People around the world have their Internet credentials compromised every day, and Internet users in South Africa are no different.
This does not change the fact that if attackers manage to gain access to your online banking account, social media platforms, or hack their way into other sensitive areas of your life, it is usually your own fault.
While some hackers may target individuals due to their importance or personal significance, most South Africans who find their Bitcoin stolen, their Google account compromised, or their Facebook and Instagram taken over, have essentially handed over their credentials to their attackers themselves.
Whether it is through a database breach, phishing attack, or malware infection, the vast majority of these attacks prey on mistakes made by the victim, including bad credential management and naivety.
The anatomy of bad security
If you know anyone who has had their social media, banking, or other important account hacked, they might have expressed disbelief at the possibility of their account being compromised.
However, many of these people use the same email and password pair across all their website and service registrations, meaning that if a single one of those services is compromised, all of their accounts are vulnerable.
Data breaches are far too common for Internet users not to be aware of the dangers of using the same credentials everywhere, as demonstrated by the massive collections of pastes and breaches collated by Have I Been Pwned.
Other common errors include Internet users who receive phishing emails and naively follow through the instructions without examining the details of the mail or its sender.
Phishing attacks are so common because they are effective, and essentially result in victims volunteering their banking or other important login credentials to criminals.

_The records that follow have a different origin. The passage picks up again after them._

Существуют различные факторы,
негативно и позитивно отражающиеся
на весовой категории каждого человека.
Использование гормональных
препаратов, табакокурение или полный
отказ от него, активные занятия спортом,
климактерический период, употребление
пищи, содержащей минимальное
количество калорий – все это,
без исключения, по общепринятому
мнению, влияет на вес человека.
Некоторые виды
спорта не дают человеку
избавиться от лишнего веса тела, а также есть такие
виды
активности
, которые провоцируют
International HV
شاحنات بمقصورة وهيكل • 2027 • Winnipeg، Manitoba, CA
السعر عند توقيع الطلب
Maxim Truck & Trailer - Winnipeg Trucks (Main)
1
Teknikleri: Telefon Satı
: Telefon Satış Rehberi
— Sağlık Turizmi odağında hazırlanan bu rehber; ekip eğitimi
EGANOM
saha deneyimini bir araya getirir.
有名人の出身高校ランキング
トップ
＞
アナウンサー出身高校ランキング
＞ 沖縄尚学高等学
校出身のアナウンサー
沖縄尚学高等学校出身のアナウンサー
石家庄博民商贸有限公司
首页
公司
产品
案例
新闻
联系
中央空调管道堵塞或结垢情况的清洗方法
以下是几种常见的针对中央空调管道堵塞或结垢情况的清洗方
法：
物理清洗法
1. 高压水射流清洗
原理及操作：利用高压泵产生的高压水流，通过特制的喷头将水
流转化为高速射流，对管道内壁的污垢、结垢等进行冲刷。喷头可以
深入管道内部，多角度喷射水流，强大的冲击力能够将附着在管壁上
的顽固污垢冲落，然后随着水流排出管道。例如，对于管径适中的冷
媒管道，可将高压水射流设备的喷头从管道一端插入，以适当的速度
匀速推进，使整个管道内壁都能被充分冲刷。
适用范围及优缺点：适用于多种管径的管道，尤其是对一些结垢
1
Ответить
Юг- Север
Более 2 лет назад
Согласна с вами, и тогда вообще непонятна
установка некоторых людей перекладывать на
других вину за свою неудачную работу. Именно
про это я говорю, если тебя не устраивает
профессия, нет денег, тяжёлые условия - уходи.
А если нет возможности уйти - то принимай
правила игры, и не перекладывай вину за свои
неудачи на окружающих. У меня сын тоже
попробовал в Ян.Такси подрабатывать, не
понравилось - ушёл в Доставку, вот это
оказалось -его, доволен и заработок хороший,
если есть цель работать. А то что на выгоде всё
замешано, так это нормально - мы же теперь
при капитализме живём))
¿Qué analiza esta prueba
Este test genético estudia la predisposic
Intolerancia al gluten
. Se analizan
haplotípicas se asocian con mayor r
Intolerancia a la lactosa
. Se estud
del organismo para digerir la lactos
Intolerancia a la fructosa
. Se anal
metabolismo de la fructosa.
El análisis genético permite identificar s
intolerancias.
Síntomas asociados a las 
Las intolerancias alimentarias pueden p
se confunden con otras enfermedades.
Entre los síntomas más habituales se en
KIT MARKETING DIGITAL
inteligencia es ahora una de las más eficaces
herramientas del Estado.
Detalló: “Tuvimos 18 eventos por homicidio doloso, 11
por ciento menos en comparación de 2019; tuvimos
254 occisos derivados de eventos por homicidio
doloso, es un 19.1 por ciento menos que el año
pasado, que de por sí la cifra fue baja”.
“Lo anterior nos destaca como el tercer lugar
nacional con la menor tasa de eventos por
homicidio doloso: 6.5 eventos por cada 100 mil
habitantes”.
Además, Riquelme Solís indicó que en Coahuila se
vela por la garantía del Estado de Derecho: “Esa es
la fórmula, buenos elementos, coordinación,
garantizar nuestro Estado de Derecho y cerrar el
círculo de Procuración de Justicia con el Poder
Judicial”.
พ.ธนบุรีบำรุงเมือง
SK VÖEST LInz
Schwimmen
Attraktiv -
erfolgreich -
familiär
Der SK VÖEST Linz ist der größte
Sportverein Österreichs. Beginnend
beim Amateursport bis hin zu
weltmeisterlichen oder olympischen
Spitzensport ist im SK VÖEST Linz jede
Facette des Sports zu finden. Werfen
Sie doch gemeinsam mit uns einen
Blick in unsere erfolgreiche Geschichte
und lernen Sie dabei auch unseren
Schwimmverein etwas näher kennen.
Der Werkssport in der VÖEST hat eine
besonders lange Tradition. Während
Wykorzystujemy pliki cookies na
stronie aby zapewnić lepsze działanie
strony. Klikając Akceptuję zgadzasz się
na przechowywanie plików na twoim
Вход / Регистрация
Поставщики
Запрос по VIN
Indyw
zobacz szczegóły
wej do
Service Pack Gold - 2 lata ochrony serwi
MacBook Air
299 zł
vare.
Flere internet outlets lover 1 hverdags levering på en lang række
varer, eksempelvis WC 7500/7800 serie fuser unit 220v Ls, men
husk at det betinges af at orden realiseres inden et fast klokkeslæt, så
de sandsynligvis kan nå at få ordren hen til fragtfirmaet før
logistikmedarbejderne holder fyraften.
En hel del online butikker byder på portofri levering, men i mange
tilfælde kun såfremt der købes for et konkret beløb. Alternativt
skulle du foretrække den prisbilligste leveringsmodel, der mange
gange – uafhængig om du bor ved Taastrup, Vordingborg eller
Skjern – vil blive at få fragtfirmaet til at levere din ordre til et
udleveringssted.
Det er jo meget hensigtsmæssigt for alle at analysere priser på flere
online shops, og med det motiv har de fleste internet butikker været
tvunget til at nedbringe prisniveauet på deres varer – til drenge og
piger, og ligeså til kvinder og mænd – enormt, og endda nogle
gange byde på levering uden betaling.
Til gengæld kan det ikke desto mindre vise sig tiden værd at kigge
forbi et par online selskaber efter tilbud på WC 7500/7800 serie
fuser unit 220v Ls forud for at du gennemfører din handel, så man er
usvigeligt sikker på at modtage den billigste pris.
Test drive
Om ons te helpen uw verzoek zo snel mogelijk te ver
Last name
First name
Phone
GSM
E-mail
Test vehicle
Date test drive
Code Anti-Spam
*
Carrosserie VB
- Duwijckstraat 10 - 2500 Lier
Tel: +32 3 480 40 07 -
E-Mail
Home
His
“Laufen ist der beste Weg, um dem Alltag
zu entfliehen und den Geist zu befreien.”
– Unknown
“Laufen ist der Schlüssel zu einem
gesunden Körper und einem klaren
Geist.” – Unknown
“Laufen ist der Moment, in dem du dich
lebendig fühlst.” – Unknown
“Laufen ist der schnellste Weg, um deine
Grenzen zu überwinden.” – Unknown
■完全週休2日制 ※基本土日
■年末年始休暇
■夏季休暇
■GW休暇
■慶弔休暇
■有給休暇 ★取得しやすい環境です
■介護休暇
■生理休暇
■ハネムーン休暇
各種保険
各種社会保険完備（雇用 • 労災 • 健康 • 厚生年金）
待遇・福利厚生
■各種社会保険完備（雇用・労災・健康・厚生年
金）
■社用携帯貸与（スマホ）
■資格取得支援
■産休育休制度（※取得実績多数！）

It may seem a simple process to implement spam filters and double-check emails for any suspicious communication, but many Internet users are not properly educated regarding the dangers of following email links or opening attachments.
This can also lead to situations where victims unknowingly download malware to their computer.
While an up-to-date version of the latest Windows or macOS operating system should be well-equipped to handle software threats, many people do not update their machines or run any virus protection at all.
This can result in devices becoming infected with cryptojacking software, keyloggers, ransomware, and an assortment of other malicious software.
Once again, these attacks can be mitigated easily by simply keeping your system up to date and being cognizant of which attachments and files you download from your email client and websites.
Of course, if for example your online banking login details were compromised by a direct attack on your bank’s database, you are not to blame.
However, if you used the same email address and password for MyFitnessPal as you do for your banking app, you can’t blame the bank when attackers pilfer your account using those leaked credentials.
Victim and cause
Speaking to MyBroadband, Checkmark cybersecurity director Rudi Dicks that while companies may receive a fair amount of criticism after a vulnerability in their service is exposed, they generally work hard to protect customer data.
“Despite how quick we are to point and laugh when a vulnerability is detected in a major vendor’s product, most large companies take security very seriously and work hard to keep you safe,” Dicks said.
“For the average consumer (assuming you keep your device up to date), if your device is infected or exploited, in more than 90% of cases the cause is you, and not the product you used.”
“This generally comes down to a lack of education and awareness about the different techniques that criminals use to manipulate you into doing something that you don’t understand the consequences of,” Dicks added.
For example – A user receives an email asking them to log into their Google or iCloud account. They follow the link provided and type their credentials into a fake version of the website owned by criminals, who then harvest this data to exploit later.
When it comes to defending against these attacks, the responsibility rests with the users themselves and their ability to educate themselves on the potential dangers of phishing and other attacks.
“Just do the basics you’ve been told a million times,” Dicks said. “Pick complex passwords, use anti-virus and most importantly keep all your devices updated.”
You may feel slighted or surprised if your accounts are compromised, but the fact is that unless you are a high-profile target or have been duped by a sophisticated spear-phishing attack, you could have prevented the situation by simply being more stringent with your passwords and online security practices.